MASUKNYA aktivitas jurnalistik dalam kegiatan pemerintahan sudah lama terjadi. Bahkan hal inilah yang menjadi cikal bakal munculnya media massa itu sendiri.
Hal ini bermula saat Julius Caesar memerintah Romawi (100-22 SM). Pemimpin yang menganut keterbukaan informasi ini menyadari, tiap keputusan yang diambilnya terkait kebijakan negara, harus diketahui rakyatnya.
Maka, jika sebelumnya dirahasiakan, kini keputusan diumumkan secara serentak di tiap kerumunan orang, seperti pasar, tempat pertunjukan sirkus atau gladiator, dengan membacakannya di depan khalayak ramai.
Yang membaca pengumuman ini dipilih orang-orang yang bersuara keras dan lantang, serta didahului dengan suara terompet atau gendang yang dibunyikan untuk menarik perhatian masyarakat.
Tak hanya itu, Julius Caesar memerintahkan untuk memasang papan pengumuman dari gips putih berisi berita mengenai Dewan Perwakilan Politik, serta Senat atau semacam Dewan Perwakilan Rakyat.
Papan pengumuman ini kemudian dikenal sebagai “acta diurna” yang berarti peristiwa sehari-hari. Sedangkan keputusan-keputusan senat ada bentuk papan pengumuman lainnya yang disebut “acta senatus”.

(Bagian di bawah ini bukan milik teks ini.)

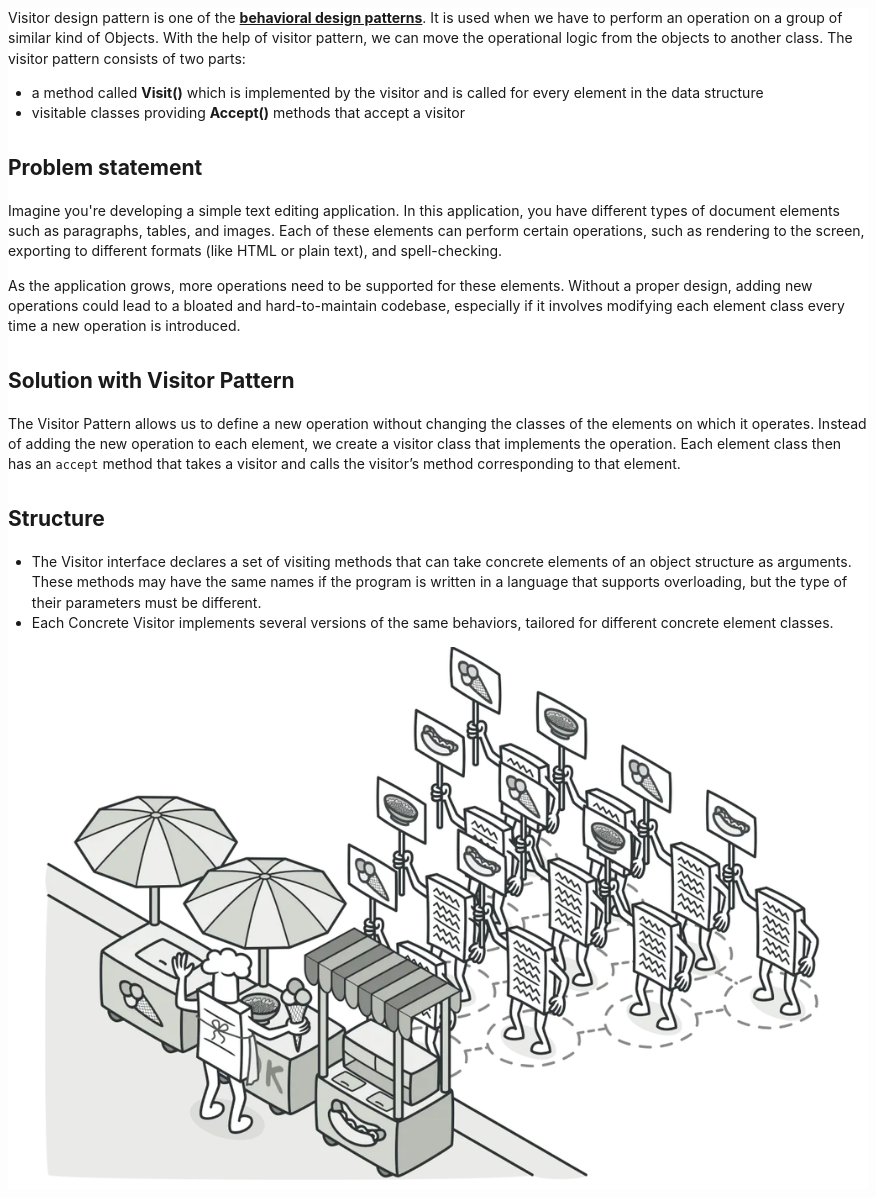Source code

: Visitor design pattern is one of the [**behavioral design patterns**](https://www.geeksforgeeks.org/software-design-patterns/). It is used when we have to perform an operation on a group of similar kind of Objects. With the help of visitor pattern, we can move the operational logic from the objects to another class. The visitor pattern consists of two parts:

- a method called **Visit()** which is implemented by the visitor and is called for every element in the data structure
- visitable classes providing **Accept()** methods that accept a visitor

## Problem statement

Imagine you're developing a simple text editing application. In this application, you have different types of document elements such as paragraphs, tables, and images. Each of these elements can perform certain operations, such as rendering to the screen, exporting to different formats (like HTML or plain text), and spell-checking.

As the application grows, more operations need to be supported for these elements. Without a proper design, adding new operations could lead to a bloated and hard-to-maintain codebase, especially if it involves modifying each element class every time a new operation is introduced.

## Solution with Visitor Pattern

The Visitor Pattern allows us to define a new operation without changing the classes of the elements on which it operates. Instead of adding the new operation to each element, we create a visitor class that implements the operation. Each element class then has an `accept` method that takes a visitor and calls the visitor’s method corresponding to that element.

## Structure

- The Visitor interface declares a set of visiting methods that can take concrete elements of an object structure as arguments. These methods may have the same names if the program is written in a language that supports overloading, but the type of their parameters must be different.
- Each Concrete Visitor implements several versions of the same behaviors, tailored for different concrete element classes.

![structure](assets/visitor-design-pattern-2.webp)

Akhirnya muncullah usaha swasta yang mengurusi penyebaran informasi tersebut. Kegiatan catat mencatat yang dilakukan oleh usaha swasta inilah yang lalu dianggap sebagai cikal bakal kemunculan istilah “jurnalistik”.

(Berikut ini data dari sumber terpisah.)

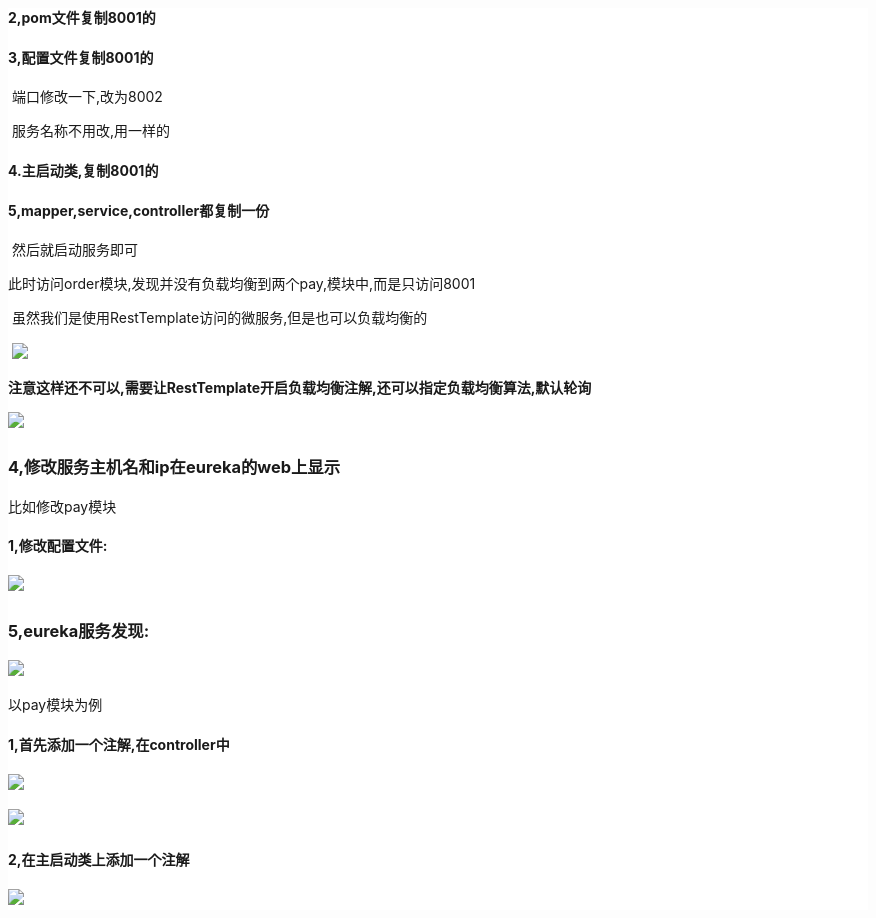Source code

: #### 2,pom文件复制8001的

#### 3,配置文件复制8001的

​		端口修改一下,改为8002

​		服务名称不用改,用一样的

#### 4.主启动类,复制8001的

#### 5,mapper,service,controller都复制一份

​		然后就启动服务即可

​		此时访问order模块,发现并没有负载均衡到两个pay,模块中,而是只访问8001

​		虽然我们是使用RestTemplate访问的微服务,但是也可以负载均衡的

​		![](C:\Users\陈超\Desktop\Linux\springboot+cloud\springcloud\Eureka的18.png)

**注意这样还不可以,需要让RestTemplate开启负载均衡注解,还可以指定负载均衡算法,默认轮询**

![](C:\Users\陈超\Desktop\Linux\springboot+cloud\springcloud\Eureka的19.png)







### 4,修改服务主机名和ip在eureka的web上显示

比如修改pay模块

#### 1,修改配置文件:

![](C:\Users\陈超\Desktop\Linux\springboot+cloud\springcloud\Eureka的20.png)





### 5,eureka服务发现:

![](C:\Users\陈超\Desktop\Linux\springboot+cloud\springcloud\Eureka的21.png)

以pay模块为例

#### 1,首先添加一个注解,在controller中

![](C:\Users\陈超\Desktop\Linux\springboot+cloud\springcloud\Eureka的22.png)

![](C:\Users\陈超\Desktop\Linux\springboot+cloud\springcloud\Eureka的23.png)



#### 2,在主启动类上添加一个注解

![](C:\Users\陈超\Desktop\Linux\springboot+cloud\springcloud\Eureka的24.png)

Dari kata “diurna” itulah kemudian berkembang menjadi “journal” dalam bahasa Prancis, yang akhirnya kini disebut “jurnalistik”.
Secara klasik, penulisan berita selama ini berpedoman pada 5 W + 1 H (what, when, where, why, who dan how). Bisa juga dikembangkan, “who” menjadi karakter, “what” menjadi plot, “when” menjadi kronologi, “why” menjadi motif, dan “how” menjadi narasi.